Introduction
In an increasingly interconnected world, where machines and systems play vital roles in various industries, the need for efficient and seamless human-machine interaction has become mandatory.
Traditionally, Human-Machine Interfaces (HMIs) have been physical interfaces that allow users to control and monitor machines. However, with the advent of advanced technologies and the growing demand for remote operations, virtual HMIs have emerged as a game-changer.
Virtual HMIs are transforming human-machine interactions by leveraging digital interfaces, offering unparalleled convenience, accessibility, and flexibility. Among these interfaces, web-based platforms are playing a main role in reshaping how humans engage with machines. In this blog post, we will delve into the various approaches that enable remote monitoring and interaction with machines specifically through web-based platforms.
Web-based HMIs
Web-based HMIs are virtual HMIs developed using web technology. One of the key advantages of this approach is their platform independence. Users can access the HMI through a web browser on various devices, such as computers, smartphones, and tablets. This flexibility allows engineers, operators, and professionals to monitor and control machines remotely, regardless of their physical location or the type of device they have at hand.
Moreover, web-based HMIs eliminate the need to install specialised software. Users can simply access the HMI by entering the designated web address, eliminating the hassle of software compatibility and updates. This convenience enables seamless connectivity and ensures that the latest HMI version is readily available to users.
Since this blog focuses on web-based HMIs, we will talk about HTML5, CSS and JavaScript, the main technology that underpins all web development today. HTML5 allows for structuring and organising content, while CSS provides styling and visual enhancements. JavaScript is a versatile scripting language that allows you to create dynamic and interactive elements within web applications. Together, these languages form the foundation of modern web development, and can be used to develop web pages as well as web applications and native applications. For this, there are multiple ways to use these languages:
Low code platforms / CSM
These platforms are designed to be beginner-friendly and require little coding knowledge. The visual interfaces and drag-and-drop functionality make it relatively easy for users to create web pages and applications without writing code, although to interact with or make an external API you will need some coding skills. Examples of such platforms are Bubble and Wordpress.

# [Provided data]
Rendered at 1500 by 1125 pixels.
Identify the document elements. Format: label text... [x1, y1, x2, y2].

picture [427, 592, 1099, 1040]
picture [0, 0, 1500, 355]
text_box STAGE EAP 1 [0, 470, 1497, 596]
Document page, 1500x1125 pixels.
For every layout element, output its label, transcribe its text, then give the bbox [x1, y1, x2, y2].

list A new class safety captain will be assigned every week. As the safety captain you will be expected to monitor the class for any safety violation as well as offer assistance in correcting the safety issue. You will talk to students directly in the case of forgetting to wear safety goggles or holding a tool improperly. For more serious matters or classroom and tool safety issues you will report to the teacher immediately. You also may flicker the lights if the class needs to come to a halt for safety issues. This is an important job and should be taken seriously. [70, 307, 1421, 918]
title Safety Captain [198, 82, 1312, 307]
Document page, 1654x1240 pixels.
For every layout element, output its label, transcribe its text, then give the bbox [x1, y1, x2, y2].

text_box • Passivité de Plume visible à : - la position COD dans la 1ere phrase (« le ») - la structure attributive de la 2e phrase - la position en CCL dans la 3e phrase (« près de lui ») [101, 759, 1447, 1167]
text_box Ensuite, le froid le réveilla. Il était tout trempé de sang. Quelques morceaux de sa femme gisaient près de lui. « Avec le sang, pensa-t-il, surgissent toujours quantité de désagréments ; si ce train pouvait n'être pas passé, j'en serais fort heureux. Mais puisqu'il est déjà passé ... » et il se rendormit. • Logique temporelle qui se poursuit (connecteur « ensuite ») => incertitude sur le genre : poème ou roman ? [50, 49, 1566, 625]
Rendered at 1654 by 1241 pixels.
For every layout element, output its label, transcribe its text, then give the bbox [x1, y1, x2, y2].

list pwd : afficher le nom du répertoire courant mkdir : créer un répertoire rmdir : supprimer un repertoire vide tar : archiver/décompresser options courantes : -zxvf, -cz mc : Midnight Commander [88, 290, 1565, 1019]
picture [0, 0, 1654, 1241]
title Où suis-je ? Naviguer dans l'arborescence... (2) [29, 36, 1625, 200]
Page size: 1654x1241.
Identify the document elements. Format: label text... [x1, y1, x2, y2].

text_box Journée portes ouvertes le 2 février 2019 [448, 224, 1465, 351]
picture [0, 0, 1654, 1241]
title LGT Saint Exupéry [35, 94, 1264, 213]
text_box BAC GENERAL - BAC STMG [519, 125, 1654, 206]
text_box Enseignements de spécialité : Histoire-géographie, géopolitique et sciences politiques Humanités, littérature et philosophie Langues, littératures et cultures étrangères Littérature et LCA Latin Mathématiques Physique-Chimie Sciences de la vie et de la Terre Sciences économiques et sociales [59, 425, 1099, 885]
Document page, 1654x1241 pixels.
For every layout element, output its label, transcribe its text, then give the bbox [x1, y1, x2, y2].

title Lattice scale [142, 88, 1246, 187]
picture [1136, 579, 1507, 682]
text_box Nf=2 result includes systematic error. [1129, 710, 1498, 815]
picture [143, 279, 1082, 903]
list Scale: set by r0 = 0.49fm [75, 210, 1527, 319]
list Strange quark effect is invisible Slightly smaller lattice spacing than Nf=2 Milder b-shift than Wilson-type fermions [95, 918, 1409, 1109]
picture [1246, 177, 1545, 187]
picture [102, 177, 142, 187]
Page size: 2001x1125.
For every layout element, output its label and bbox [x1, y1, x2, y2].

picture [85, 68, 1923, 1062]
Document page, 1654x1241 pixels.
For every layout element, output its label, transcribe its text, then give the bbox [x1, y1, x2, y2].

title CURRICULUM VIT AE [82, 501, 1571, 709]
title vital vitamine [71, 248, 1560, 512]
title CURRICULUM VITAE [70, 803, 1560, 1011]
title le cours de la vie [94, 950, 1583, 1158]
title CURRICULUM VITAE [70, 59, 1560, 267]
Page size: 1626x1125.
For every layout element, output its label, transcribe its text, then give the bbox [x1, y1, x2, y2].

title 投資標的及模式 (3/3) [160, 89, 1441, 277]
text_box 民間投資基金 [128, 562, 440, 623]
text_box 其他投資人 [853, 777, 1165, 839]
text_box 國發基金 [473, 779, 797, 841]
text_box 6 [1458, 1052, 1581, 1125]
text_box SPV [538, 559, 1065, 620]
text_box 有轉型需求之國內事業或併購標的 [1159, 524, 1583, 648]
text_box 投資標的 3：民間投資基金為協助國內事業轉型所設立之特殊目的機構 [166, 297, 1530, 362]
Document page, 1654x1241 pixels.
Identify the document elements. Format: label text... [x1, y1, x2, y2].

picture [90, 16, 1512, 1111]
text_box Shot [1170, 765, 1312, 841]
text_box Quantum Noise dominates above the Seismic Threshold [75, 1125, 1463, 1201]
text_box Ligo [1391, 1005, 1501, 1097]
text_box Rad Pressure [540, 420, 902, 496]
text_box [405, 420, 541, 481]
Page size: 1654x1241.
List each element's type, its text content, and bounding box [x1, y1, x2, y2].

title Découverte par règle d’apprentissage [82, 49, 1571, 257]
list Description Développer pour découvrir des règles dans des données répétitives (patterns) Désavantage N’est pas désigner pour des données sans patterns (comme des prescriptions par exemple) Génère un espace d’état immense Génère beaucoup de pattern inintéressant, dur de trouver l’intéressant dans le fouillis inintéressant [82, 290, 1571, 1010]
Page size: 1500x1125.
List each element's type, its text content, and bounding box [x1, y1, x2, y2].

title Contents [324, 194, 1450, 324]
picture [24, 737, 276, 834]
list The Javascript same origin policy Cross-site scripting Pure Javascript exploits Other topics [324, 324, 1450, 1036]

# [What this exercise asks]
a: Rewrite the HMI blog post starting at "Introduction" and ending at "as a game-changer.", changing "physical interfaces" to "hardware interfaces".
b: Convert the listing into a JSON list of strings, one per line and without blank lines, starting at the line with "Page size: 1500x1125." and ending at the end of the listing.
The HMI blog post and the listing are unrelated to each other.

# [Answers to the problems]
a:
Introduction
In an increasingly interconnected world, where machines and systems play vital roles in various industries, the need for efficient and seamless human-machine interaction has become mandatory.
Traditionally, Human-Machine Interfaces (HMIs) have been hardware interfaces that allow users to control and monitor machines. However, with the advent of advanced technologies and the growing demand for remote operations, virtual HMIs have emerged as a game-changer.

b:
[
  "Page size: 1500x1125.",
  "List each element's type, its text content, and bounding box [x1, y1, x2, y2].",
  "title Contents [324, 194, 1450, 324]",
  "picture [24, 737, 276, 834]",
  "list The Javascript same origin policy Cross-site scripting Pure Javascript exploits Other topics [324, 324, 1450, 1036]"
]